There is no need for users to manually specify, DeepSieve does the routing automatically. Check Log Filesquery_{i}_results.jsonl
Route details can be viewed.
Reflection mechanisms
If a sub-issue retrieval fails, DeepSieve automatically retries up to two times. The reflection process is recorded in the log, and the user can view the reason for failure and the retry result.
Convergence of answers
DeepSieve consolidates the sub-question answers to generate the final response. For example, the answers to the company query above would be merged into:
- "In 2023 the company will have revenues of $X and Y employees."
Fusion tips are saved in thequery_{i}_fusion_prompt.txt
, easy to check by the user.
Precautions for use
- Data preparation : Ensure that the input data is in the correct format (e.g. CSV, JSON) to avoid encoding errors.
- API key : Confirm that the LLM API key is valid and that the network connection is stable.
- Log checking : View after running
outputs/
directory, analyzing performance metrics and error logs. - Community Support : If you encounter problems, visit the GitHub Issues page or the arXiv paper for more information.
application scenario
- academic research
Researchers process data from multiple sources (e.g., Wikipedia and experimental databases) to quickly answer complex questions with DeepSieve. For example, analyzing biological datasets and genetic associations in the literature. - Business Data Analytics
Enterprise analysts use DeepSieve to process sales data and customer logs to answer multidimensional questions such as, "Which products will have the highest sales and high customer satisfaction in 2023?" . - Privacy Sensitive Scenarios
DeepSieve supports private data sources (e.g., internal databases) to process queries without merging data, suitable for financial or healthcare industries. - open source development
Developers take advantage of DeepSieve's modular design to extend functionality or integrate into existing systems for customized data processing.
QA
- What data sources does DeepSieve support?

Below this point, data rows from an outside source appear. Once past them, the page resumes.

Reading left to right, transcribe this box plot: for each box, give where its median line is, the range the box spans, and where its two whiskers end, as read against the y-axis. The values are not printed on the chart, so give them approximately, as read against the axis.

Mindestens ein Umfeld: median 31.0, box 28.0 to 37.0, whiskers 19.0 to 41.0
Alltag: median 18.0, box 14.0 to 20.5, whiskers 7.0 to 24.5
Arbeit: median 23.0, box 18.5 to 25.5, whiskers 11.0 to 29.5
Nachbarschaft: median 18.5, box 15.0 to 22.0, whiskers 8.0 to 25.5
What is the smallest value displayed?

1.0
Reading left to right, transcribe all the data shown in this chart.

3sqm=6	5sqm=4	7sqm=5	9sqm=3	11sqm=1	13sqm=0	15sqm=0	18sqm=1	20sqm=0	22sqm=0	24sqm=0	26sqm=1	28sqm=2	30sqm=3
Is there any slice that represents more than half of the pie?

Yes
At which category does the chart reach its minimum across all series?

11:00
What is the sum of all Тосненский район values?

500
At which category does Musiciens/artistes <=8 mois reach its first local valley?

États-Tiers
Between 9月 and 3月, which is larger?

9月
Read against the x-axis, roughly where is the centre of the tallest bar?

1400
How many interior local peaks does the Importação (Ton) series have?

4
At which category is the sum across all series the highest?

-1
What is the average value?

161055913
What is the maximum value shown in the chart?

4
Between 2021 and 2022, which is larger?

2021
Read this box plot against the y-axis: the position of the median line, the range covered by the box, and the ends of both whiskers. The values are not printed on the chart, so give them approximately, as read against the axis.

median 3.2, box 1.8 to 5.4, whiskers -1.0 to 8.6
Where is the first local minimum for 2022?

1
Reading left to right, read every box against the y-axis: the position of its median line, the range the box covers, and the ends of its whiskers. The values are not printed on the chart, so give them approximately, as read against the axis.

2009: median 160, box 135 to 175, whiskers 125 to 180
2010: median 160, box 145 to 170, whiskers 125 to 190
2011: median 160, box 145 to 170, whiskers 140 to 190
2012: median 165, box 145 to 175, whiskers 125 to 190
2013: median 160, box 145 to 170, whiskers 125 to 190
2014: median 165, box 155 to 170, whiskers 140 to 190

Support for SQL tables, JSON logs, Wikipedia, etc. For details, please refer to the project documentation or configuration file. - How do I debug a runtime error?
probeoutputs/
log file in the directory to see the error details. Make sure the dependency library version is correct and the API key is valid. - Difference between Graph mode and Naive mode?
Naive mode is suitable for simple queries and is fast; Graph mode is suitable for complex multi-step reasoning with higher accuracy but increased computational cost. - How do I contribute code?
Fork the repository, modify the code and submit a Pull Request.CONTRIBUTING.md
Documentation that follows the code specification.